Kubernetes Helm Airflow

This repository contains the necessary configuration files and DAGs (Directed Acyclic Graphs) for setting up a robust data engineering environment using Kubernetes and Apache Airflow. It includes the setup for the Kubernetes Dashboard, which provides a user-friendly web interface for managing Kubernetes clusters, and Apache Airflow, a platform to programmatically author, schedule, and monitor workflows.

DAGs

  • hello.py: A simple example DAG to demonstrate basic Airflow concepts.

Kubernetes (k8s) Configuration

  • dashboard-adminuser.yaml: YAML file for setting up an admin user for the Kubernetes Dashboard.
  • dashboard-clusterrole.yaml: YAML file defining the cluster role for the Kubernetes Dashboard.
  • dashboard-secret.yaml: YAML file for managing secrets used by the Kubernetes Dashboard.
  • recommended-dashboard.yaml: YAML file for deploying the recommended Kubernetes Dashboard setup.
  • values.yaml: YAML file containing values for customizing the Kubernetes setup.

Getting Started

Prerequisites

  • A Kubernetes cluster
  • kubectl installed and configured
  • Helm (optional, but recommended for managing Kubernetes applications)

Setup

  1. Deploy the Kubernetes Dashboard:

    To deploy the Kubernetes Dashboard, apply the YAML files in the k8s directory:

    kubectl apply -f k8s/ --validate=false

    This will set up the Kubernetes Dashboard with the necessary roles and permissions.

  2. Accessing the Kubernetes Dashboard:

    To access the Dashboard, you may need to start a proxy server:

    kubectl proxy

    Then, access the Dashboard at http://localhost:8001/api/v1/namespaces/kubernetes-dashboard/services/https:kubernetes-dashboard:/proxy/.
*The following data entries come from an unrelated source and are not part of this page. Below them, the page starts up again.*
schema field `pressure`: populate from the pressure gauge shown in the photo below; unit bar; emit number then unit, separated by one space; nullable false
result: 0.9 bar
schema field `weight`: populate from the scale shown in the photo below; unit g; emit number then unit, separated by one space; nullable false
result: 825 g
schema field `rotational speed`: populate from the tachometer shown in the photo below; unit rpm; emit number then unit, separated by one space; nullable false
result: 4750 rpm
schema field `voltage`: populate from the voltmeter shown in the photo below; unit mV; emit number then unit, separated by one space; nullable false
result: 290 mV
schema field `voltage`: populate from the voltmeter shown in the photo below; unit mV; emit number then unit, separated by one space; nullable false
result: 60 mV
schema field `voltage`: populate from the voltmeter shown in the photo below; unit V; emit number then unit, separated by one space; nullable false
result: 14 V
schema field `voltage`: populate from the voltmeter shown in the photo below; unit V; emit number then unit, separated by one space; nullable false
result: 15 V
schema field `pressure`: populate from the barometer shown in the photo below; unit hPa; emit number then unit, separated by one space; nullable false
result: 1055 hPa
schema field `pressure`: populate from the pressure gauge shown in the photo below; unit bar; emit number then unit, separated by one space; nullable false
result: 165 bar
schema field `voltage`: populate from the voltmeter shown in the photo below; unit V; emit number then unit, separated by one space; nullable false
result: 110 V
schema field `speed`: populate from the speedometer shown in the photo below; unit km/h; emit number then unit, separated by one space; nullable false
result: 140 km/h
    Use the token generated for the admin user to log in (see dashboard-secret.yaml).

  3. Retrieve Dashboard Token using kubectl:

    If you need to access the Kubernetes dashboard and require a token for authentication, you can retrieve it using kubectl. Use the following command:

    kubectl get secret admin-user -n kubernetes-dashboard -o jsonpath="{.data.token}" | base64 --decode > output.txt

    After running this command, you'll find the token required for dashboard login in the output.txt file.

  4. Deploy Apache Airflow:

    You can deploy Apache Airflow using Helm or by applying custom YAML files. For Helm:

    helm repo add apache-airflow https://airflow.apache.org
    helm install airflow apache-airflow/airflow -f k8s/values.yaml --namespace airflow --create-namespace --debug

    This will deploy Airflow with the settings defined in values.yaml.
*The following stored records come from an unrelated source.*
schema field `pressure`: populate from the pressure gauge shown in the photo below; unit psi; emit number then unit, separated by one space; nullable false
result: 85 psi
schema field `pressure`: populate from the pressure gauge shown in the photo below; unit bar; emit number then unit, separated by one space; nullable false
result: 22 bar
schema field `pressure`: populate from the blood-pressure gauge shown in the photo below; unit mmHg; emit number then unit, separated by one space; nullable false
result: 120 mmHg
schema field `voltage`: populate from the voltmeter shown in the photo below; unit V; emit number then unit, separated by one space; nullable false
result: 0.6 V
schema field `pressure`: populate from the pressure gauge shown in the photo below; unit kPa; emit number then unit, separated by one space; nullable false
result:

  5. Access Airflow Webserver via Port Forwarding:

    To access the Apache Airflow webserver interface from your local machine, you can use kubectl to set up port forwarding. Execute the following command:

    kubectl port-forward svc/airflow-webserver 8080:8080 --namespace airflow

    Once you run this command, you can access the Airflow web UI by navigating to http://localhost:8080 in your web browser. This will route the traffic from your local machine's port 8080 to the Airflow webserver's port 8080 in the Kubernetes cluster.

  6. Accessing Airflow:

    • Login Credentials: Go to http://localhost:8080 and type the Username admin and password admin.
    • Dashboard Overview: After logging in, you will see the main page displaying a DAG: hello_world.
      • Activating hello_world DAG: Toggle the start button for hello_world and click on it to view DAG details. hello World Details
  7. Uninstall Apache Airflow:

    If you need to uninstall Apache Airflow, you can do so using Helm with the following command:

    helm uninstall airflow -n airflow

    This command removes the Airflow deployment from the specified namespace (airflow in this case).

Usage

  • Kubernetes Dashboard: Use the Dashboard to monitor and manage the Kubernetes cluster.
  • Apache Airflow: Access the Airflow web UI to manage, schedule, and monitor workflows.